Urban Exploration: The Ghosts of Christmas Past

I love the locations where it appears the previous occupant just got up one day and never came back.  There’s a special mystique to these places – feelings of fascination, mystery, fear and intrigue mixed with a sense of intrusion.   And so it was with this house.

I’d driven past this place a hundred times and had always planned to visit but never quite got around to it.  Hidden in plain sight in the Adelaide Hills – the kind of place where it’s hard to go unseen by the local population.  A miserable winter’s Sunday afternoon provided an opportunity and I finally made my way inside.  After fighting through thick vegetation to a rear entrance I stepped inside and into a time capsule.

Cupboards overflowed with 1960s magazines.  Kitchen cupboards were still stocked with jars of food.  A bed was left unmade, a pair of slippers still at the bedside.  Antique crockery and silverware gathered dust in display cabinets.  Photos and personal effects lay scattered in various rooms.  Shooting trophies from the early 1900s left to rot alongside rifle stocks and cardboard targets.  But it was the lounge room which held the biggest surprise. Amongst the peeling wallpaper, orange vinyl couch and faux stone fireplace stood a Christmas tree, it’s tinsel and decorations still in place.  A calendar in an adjacent room declared the date as December 1981.

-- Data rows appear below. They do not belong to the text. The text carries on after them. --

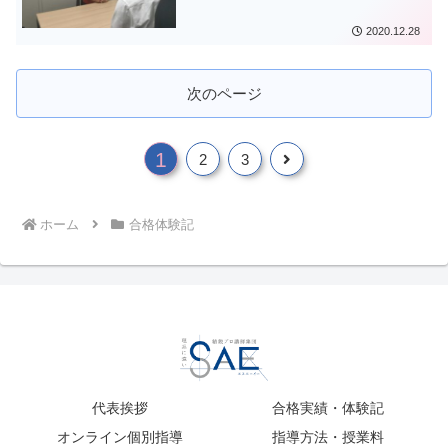
2020.12.28
次のページ
1
次
2
3
へ
ホーム
合格体験記
代表挨拶
合格実績・体験記
オンライン個別指導
指導方法・授業料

I still don’t know exactly what happened here to bring about abandoning a home and a family history for 30 years.  I’ve been told varying stories relating to family grief and despair but have yet to prove any one story as being true.  I do know that the house was originally a shop before becoming a residence in the 1940s.  The circumstances leading to its abandonment are a mystery.

Alas, I am not the only one to have found my way inside.  And once word gets out, it is inevitable that a more rapid deterioration takes place as those with an agenda different to mine steal, vandalise and destroy.  I’ve made several visits back to the house over the past two years and am saddened to find it ruthlessly picked to pieces.  Gone are the antiques, the framed photographs, the old timber meat safe, the oldest magazines and most of the personal effects.  The kitchen floor has collapsed into the cellar, with the other floors soon to follow.

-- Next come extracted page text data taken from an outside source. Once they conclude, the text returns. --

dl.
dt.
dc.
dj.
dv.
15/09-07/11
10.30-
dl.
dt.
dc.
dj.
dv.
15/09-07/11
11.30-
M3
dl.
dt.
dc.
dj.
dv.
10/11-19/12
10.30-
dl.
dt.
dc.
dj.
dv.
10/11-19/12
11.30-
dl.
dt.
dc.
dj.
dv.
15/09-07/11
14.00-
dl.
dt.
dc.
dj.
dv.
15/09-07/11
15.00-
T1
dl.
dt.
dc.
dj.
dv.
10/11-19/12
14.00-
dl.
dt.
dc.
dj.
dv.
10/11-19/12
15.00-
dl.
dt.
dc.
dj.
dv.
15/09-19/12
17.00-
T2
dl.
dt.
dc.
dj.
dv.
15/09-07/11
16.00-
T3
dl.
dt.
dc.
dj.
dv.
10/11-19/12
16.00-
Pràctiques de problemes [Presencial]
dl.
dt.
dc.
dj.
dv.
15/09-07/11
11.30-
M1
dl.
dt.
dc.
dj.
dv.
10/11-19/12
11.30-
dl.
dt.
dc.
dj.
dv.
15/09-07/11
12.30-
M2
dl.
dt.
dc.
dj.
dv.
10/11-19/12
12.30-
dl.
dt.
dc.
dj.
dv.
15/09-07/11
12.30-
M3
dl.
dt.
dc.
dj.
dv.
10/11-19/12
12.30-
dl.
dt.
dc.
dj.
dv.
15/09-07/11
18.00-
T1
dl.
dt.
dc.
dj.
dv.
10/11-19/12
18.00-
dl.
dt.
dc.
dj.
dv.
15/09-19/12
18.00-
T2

Of the many abandoned houses I have been inside this one was special – a chance to spend some time with the ghosts of Christmas past.  I will always wonder what happened that Christmas of 1981 and I am grateful to have found it when I did – when it was untouched and pristine awaiting the return of its owner.

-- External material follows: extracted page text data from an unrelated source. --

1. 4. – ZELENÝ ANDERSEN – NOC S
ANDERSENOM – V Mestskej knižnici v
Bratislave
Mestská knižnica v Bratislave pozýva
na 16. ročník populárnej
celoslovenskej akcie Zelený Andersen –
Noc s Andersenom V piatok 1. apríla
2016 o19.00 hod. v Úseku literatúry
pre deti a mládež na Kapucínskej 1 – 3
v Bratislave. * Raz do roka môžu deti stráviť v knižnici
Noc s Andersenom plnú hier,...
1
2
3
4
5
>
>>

2 thoughts on “Urban Exploration: The Ghosts of Christmas Past

  1. The places with personal belongings like these are always my favourites, whilst simultaneously making me feel sad. It’s great to get a sense of who used these spaces and what went on there, but I also wonder what happened that everyone seems to have suddenly left, never to return? Particularly when photos are left behind. Some more great shots here!